Activity:
The entries that follow need to be printed exactly as they are, minus any pictures.

Data excerpts:
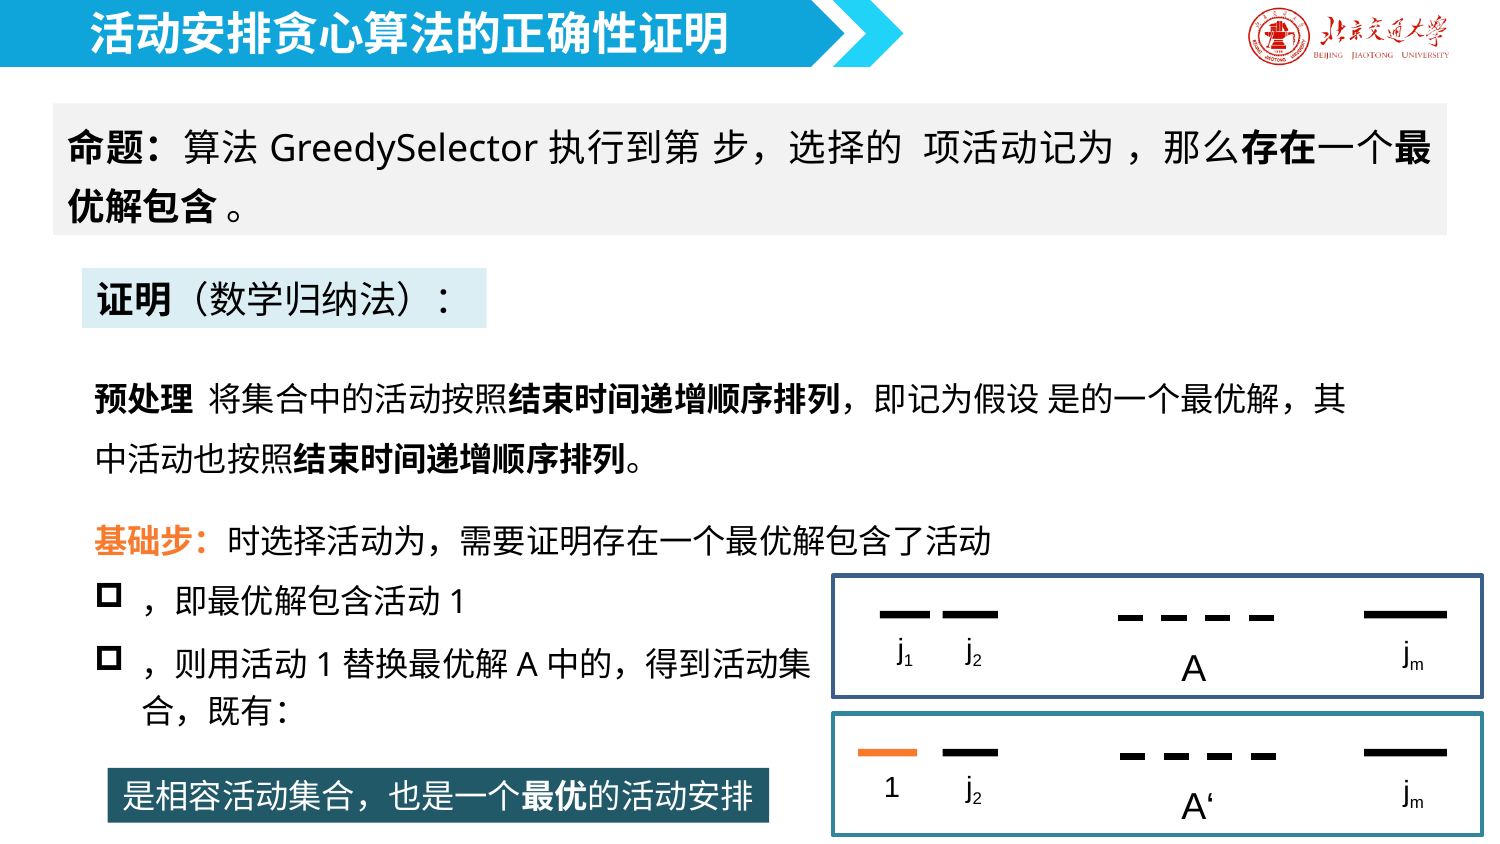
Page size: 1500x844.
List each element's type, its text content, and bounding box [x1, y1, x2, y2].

text_box 活动安排贪心算法的正确性证明 [74, 8, 745, 68]
text_box 证明（数学归纳法）： [81, 268, 487, 328]
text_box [832, 713, 1483, 836]
picture [1246, 5, 1454, 66]
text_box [832, 575, 1483, 698]
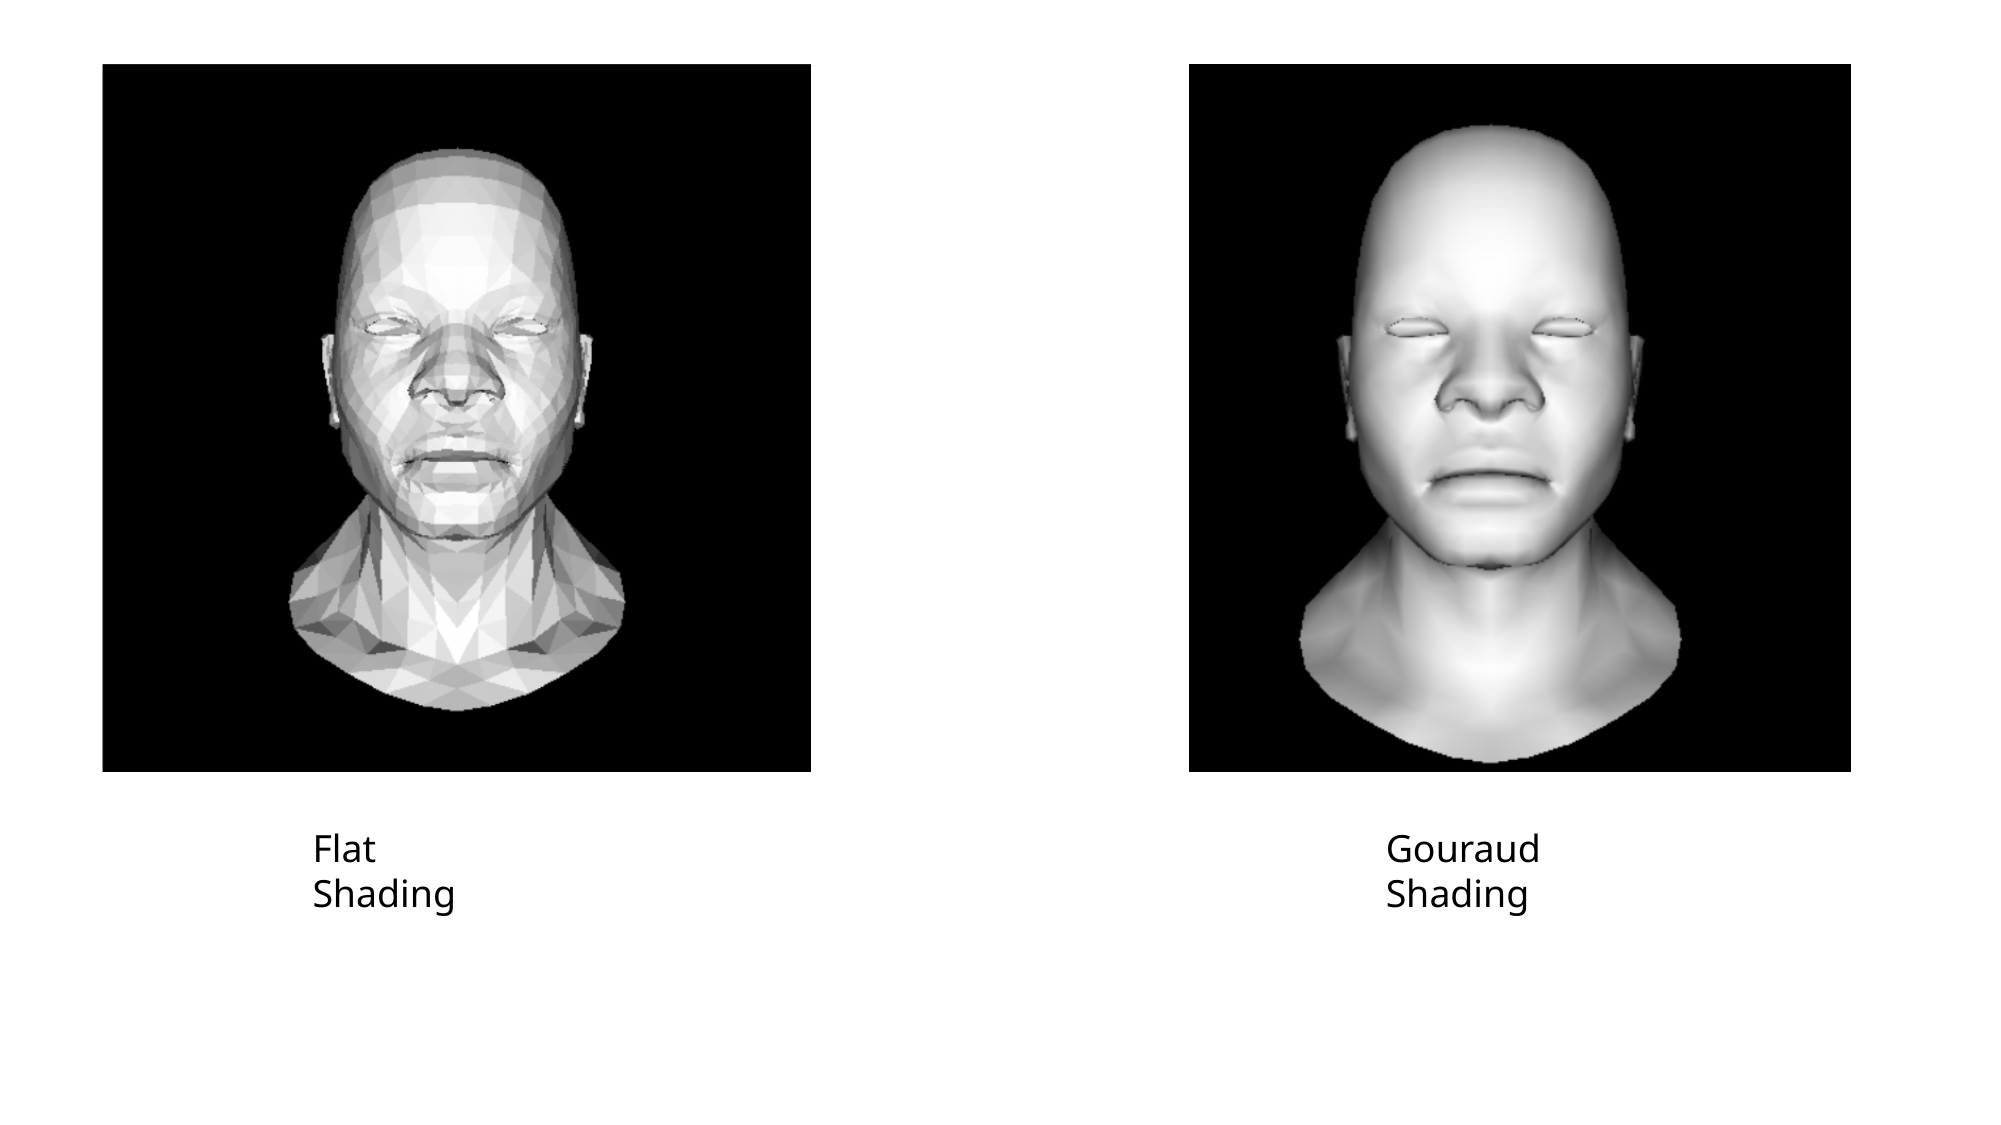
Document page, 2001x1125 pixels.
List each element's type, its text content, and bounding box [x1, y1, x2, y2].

Response below:
Page size: 1500x844.
List each element's type, its text content, and bounding box [x1, y1, x2, y2].

text_box 活动安排贪心算法的正确性证明 [74, 8, 745, 68]
text_box 证明（数学归纳法）： [81, 268, 487, 328]
text_box [832, 713, 1483, 836]
picture [1246, 5, 1454, 66]
text_box [832, 575, 1483, 698]
Document page, 2001x1125 pixels.
List each element's type, its text content, and bounding box [x1, y1, x2, y2].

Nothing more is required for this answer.